I don’t know what position you think I’ve taken, but it doesn’t sound like my views. I’ll try explain better.
I did not mention “moral authority” at all, except to suggest that maybe it doesn’t exist. But I’ll be clearer about that: Moral authority is a bullshit concept. It’s either an ad hominem fallacy (if a “bad” state calls attention to an evil and you want to discredit them) or an appeal to authority (when a “good” state calls attention to an evil, and you support them) - either way it’s fallacious. Either something is bad or not. When Vladimir Putin talks about US cops disproportionately killing Black men, I know that he’s only saying it to make the USA look bad, and that Russia has its own race and police violence problems; however, it doesn’t stop the fact that what is being said is true and that it is morally just to call attention to it, even though the messenger is not in any way moral.

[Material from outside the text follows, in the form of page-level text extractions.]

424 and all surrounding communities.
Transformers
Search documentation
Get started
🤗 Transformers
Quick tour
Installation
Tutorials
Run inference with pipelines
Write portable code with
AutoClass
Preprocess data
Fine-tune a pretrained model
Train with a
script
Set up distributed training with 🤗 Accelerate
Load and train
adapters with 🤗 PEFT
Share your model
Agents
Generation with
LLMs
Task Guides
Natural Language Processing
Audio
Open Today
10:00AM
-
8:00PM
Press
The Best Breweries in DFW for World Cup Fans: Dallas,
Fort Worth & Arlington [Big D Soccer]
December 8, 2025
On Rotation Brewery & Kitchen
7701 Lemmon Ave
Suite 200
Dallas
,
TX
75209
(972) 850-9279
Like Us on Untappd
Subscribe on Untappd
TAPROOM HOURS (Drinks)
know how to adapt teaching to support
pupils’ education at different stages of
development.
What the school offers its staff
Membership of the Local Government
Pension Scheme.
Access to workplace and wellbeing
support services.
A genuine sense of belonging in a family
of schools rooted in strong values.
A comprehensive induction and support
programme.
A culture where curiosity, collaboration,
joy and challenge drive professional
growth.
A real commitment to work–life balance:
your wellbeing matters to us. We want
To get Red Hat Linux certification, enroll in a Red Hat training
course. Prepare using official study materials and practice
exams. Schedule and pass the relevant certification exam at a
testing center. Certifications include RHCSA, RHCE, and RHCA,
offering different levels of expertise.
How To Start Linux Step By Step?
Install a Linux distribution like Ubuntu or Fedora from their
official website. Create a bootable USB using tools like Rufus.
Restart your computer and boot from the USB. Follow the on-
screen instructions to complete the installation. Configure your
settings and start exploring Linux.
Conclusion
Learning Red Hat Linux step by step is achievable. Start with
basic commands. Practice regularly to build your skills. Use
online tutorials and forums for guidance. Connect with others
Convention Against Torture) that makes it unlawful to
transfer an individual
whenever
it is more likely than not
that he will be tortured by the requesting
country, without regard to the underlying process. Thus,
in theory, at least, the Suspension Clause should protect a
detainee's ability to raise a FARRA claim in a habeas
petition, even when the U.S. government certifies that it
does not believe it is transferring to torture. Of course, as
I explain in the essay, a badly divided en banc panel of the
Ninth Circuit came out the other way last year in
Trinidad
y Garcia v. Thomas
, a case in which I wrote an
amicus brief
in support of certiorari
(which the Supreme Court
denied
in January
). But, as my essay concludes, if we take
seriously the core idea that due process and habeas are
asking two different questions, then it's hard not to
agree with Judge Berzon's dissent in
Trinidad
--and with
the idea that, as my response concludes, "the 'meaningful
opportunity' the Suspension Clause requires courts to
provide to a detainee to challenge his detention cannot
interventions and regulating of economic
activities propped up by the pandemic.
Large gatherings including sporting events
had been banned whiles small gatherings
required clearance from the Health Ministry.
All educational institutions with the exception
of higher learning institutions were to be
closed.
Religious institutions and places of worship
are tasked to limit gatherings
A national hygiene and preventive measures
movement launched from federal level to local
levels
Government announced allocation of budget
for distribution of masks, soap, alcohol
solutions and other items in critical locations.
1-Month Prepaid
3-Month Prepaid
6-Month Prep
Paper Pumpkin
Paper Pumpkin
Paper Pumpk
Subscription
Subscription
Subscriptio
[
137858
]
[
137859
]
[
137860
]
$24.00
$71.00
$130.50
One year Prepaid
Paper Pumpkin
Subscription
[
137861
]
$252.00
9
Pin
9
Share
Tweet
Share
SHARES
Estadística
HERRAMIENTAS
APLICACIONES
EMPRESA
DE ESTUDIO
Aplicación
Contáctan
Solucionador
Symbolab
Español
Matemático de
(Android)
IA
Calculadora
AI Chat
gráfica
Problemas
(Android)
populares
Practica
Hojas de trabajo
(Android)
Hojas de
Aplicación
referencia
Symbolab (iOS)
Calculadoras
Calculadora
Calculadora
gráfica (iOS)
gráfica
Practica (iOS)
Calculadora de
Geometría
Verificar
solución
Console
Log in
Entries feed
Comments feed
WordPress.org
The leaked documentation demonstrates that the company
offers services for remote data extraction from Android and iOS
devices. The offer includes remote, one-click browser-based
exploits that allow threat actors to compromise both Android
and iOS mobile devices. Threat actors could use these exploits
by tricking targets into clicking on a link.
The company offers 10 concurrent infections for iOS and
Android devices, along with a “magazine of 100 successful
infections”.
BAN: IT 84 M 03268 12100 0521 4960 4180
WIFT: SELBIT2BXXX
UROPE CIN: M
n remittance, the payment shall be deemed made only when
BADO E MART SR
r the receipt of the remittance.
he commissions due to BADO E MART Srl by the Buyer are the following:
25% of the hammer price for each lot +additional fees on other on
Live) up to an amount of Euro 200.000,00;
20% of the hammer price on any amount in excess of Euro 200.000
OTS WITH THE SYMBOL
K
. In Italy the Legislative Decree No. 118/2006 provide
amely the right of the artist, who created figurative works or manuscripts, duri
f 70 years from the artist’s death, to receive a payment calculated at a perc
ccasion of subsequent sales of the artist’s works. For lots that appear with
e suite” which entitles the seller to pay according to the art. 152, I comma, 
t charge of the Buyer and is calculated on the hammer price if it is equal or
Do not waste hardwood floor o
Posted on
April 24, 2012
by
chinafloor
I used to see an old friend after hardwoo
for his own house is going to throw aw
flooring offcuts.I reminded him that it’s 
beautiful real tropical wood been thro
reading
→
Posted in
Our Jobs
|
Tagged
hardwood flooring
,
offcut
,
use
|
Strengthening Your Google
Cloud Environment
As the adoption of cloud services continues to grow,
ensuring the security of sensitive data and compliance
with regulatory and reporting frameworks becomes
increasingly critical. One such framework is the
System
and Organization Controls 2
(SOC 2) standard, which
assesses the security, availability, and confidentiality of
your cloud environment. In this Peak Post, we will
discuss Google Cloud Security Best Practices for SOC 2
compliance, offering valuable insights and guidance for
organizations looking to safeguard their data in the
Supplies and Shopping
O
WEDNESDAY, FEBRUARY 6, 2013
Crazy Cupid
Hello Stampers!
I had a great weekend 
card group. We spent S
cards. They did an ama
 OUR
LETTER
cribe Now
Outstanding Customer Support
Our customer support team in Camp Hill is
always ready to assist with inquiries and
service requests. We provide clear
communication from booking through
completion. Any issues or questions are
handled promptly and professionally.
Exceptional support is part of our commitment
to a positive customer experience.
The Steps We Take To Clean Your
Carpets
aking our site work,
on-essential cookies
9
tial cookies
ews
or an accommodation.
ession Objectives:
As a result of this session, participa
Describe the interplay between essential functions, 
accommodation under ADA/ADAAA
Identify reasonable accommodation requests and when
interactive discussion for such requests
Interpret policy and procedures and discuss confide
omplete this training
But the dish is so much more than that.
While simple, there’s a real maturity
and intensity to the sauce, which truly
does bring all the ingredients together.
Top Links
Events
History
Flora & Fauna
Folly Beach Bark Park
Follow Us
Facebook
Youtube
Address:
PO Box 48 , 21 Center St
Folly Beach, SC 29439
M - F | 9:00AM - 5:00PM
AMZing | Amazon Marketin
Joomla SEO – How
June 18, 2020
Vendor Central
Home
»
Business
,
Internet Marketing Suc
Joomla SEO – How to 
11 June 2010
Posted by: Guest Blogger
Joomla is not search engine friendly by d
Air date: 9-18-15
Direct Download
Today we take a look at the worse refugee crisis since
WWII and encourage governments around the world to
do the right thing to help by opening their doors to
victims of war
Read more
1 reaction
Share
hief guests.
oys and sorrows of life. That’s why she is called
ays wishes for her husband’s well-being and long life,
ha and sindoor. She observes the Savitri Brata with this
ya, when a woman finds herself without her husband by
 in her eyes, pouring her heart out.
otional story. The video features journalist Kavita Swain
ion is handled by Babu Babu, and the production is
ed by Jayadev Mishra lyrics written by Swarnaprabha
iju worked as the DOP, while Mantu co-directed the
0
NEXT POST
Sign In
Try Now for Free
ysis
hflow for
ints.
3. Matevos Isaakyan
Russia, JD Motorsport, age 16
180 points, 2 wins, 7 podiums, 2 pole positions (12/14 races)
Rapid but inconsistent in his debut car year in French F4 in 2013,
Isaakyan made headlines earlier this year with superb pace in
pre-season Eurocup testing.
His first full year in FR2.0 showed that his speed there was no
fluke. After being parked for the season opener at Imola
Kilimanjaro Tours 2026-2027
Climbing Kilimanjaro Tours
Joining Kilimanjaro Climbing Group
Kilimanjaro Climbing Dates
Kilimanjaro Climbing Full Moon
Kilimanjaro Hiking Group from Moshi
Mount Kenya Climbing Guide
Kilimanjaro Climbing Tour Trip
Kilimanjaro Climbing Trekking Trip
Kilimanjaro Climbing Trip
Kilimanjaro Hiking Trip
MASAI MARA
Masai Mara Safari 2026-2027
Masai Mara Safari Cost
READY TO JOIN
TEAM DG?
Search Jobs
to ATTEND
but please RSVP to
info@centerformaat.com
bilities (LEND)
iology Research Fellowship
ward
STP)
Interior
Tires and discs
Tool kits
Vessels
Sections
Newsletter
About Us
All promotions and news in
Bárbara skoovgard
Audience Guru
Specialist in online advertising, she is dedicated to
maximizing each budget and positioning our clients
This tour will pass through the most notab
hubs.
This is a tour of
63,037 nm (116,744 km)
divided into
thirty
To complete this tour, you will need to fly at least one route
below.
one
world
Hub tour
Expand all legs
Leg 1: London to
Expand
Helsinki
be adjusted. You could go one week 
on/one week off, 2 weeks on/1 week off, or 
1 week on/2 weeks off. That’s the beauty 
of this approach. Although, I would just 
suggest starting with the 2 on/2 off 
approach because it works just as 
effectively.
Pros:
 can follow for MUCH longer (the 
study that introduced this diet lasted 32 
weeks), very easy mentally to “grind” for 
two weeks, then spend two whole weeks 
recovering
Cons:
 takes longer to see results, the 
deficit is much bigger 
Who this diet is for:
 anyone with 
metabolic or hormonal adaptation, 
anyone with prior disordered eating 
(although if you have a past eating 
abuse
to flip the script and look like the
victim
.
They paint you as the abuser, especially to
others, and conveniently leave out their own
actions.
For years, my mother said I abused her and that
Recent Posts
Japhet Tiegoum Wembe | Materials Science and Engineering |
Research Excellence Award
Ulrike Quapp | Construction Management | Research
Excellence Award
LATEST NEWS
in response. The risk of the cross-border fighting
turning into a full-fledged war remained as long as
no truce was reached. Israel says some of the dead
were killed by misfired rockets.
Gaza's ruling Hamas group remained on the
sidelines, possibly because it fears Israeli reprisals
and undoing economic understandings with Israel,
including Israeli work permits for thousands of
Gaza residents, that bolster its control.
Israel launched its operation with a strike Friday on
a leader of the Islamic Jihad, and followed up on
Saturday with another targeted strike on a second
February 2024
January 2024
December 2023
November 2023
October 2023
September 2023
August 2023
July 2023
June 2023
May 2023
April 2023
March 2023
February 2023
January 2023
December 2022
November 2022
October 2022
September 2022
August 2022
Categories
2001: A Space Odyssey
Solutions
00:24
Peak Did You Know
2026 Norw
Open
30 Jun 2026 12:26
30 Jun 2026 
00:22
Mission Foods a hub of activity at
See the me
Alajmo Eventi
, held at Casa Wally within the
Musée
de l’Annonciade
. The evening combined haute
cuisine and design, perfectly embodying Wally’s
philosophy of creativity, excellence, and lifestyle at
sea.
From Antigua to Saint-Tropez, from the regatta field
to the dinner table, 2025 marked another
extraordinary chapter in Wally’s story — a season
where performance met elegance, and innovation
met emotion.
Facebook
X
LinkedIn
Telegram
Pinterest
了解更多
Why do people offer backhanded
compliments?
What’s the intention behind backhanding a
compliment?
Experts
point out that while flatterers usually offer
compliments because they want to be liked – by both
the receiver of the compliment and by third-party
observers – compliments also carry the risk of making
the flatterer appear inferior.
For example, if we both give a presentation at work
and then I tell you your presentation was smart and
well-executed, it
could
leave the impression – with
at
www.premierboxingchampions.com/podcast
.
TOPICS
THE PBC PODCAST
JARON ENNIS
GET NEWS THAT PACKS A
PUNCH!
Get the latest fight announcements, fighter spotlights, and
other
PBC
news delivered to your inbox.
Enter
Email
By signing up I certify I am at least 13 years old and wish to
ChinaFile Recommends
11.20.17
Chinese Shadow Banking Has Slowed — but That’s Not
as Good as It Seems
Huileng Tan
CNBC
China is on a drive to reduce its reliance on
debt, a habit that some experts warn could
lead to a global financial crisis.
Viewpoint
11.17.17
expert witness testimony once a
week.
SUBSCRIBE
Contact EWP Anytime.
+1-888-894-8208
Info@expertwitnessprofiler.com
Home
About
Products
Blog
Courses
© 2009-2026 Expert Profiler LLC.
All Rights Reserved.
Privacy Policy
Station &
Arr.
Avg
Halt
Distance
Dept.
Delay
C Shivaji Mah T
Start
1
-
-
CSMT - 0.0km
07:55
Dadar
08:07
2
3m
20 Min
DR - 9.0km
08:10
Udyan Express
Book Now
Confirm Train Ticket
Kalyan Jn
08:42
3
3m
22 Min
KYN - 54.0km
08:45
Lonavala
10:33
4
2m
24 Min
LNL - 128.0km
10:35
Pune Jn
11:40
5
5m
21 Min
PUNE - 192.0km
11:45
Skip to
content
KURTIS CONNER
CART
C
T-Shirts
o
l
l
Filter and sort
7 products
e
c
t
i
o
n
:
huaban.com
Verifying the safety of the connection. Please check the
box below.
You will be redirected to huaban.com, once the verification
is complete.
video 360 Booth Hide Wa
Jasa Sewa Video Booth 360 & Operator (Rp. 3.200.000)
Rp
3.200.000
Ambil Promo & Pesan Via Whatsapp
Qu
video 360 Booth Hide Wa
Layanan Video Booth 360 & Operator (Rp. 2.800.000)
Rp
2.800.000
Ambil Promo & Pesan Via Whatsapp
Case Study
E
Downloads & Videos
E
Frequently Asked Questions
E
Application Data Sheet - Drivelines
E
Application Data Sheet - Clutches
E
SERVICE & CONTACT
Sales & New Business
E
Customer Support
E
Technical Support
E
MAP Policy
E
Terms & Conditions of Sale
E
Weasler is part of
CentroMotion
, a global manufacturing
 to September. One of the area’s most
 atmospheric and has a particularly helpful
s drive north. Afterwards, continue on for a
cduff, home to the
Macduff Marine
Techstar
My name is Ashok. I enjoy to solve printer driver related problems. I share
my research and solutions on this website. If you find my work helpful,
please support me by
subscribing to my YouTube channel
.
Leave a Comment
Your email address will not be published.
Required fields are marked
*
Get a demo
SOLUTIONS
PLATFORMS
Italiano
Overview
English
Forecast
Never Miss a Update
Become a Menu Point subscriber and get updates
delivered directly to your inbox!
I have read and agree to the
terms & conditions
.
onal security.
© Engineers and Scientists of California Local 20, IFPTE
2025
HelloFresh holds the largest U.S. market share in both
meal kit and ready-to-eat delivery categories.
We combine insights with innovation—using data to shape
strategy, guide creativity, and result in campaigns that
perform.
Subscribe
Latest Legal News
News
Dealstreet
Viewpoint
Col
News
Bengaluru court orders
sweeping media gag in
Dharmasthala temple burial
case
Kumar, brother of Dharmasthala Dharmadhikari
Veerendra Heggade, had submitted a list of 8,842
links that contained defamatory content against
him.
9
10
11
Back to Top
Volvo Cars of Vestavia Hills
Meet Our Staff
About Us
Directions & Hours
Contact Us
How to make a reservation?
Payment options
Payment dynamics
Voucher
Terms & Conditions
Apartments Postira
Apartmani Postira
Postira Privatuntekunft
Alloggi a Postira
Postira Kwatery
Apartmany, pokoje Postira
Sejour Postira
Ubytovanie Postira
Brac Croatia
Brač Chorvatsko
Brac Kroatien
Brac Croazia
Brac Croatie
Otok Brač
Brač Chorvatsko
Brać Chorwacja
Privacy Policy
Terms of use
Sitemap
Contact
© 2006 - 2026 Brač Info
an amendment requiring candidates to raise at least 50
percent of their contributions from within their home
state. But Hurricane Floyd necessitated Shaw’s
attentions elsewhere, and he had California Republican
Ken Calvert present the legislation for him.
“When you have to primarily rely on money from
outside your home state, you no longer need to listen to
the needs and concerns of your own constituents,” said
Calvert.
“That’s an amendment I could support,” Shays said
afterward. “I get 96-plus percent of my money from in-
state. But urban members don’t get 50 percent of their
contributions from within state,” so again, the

If Mother Teresa* had told me that Hindus were bad people, she might have done so with “moral authority” (again, though, that asterisk), but it would still be prejudicial bullshit. (* Mother Teresa, long revered as the quintessentially “good” person, was found to have many failings, and a few skeletons and some regrettably fascist friendships). [ I’m not aware if she ever said any such thing, by the way - I made it up as an just an example ]
In the end, moral authority is a perception, and highly subjective. The Moral Authority of the President of the USA created the 2003 Iraq war, and we’re still living with the fallout of that shitshow twenty years later.
Yes it is. It’s the classic “whatabout” argument, and it stinks of apologism. We can rightly criticise Russia or China’s human rights record, but whatabout Guantanamo? Eh? Eh? Well,
what about it? It’s also bad. The existence of evil in one place does not preclude the existence of evil elsewhere. I can oppose many bad things at one time; I have no loyalties. I will concede though that the Guantanamo example is more hypocritical - neither China nor Russia have claimed to be the great saviours of human rights, but hypocrisy is a tiny crime, and people harping on about the US being hypocritical should direct their ire at the actual crime: the torture of civilians.
But I don’t know why people are even surprised about it.. the 1960s and 1970s showed that the USA has always played fast and loose with the idea of human rights. I never thought the USA was a utopian society, and was convinced of that once I’d been there for more than a week. In a long career in an industry dominated by US companies, some of whom I worked for, I have assiduously avoided having to live there, despite the very large financial incentives of moving, for the same reasons I’d never work in any of the Persian Gulf kingdoms.
Right here, we are in agreement. I just find it odd that you don’t see the the contradiction of the thread title, which as an example of the exact thing you’re arguing against. But I’ll say it again: the crime of hypocrisy pales into insignificance compared with the actual crime of abducting and torturing non-combatant civilians. Shouting about the US’s hypocrisy, as this thread title does, is turning peoples outrage toward the wrong target.
@davidsrsb - do you really mean Middle East by “ME”? If so, I can’t agree. Those small Gulf states are nasty places to live in - one wrong step, offend the wrong relative of some prince, and you’re in jail for not being able to pay a ridiculously large fine for some tiny misdemeanour.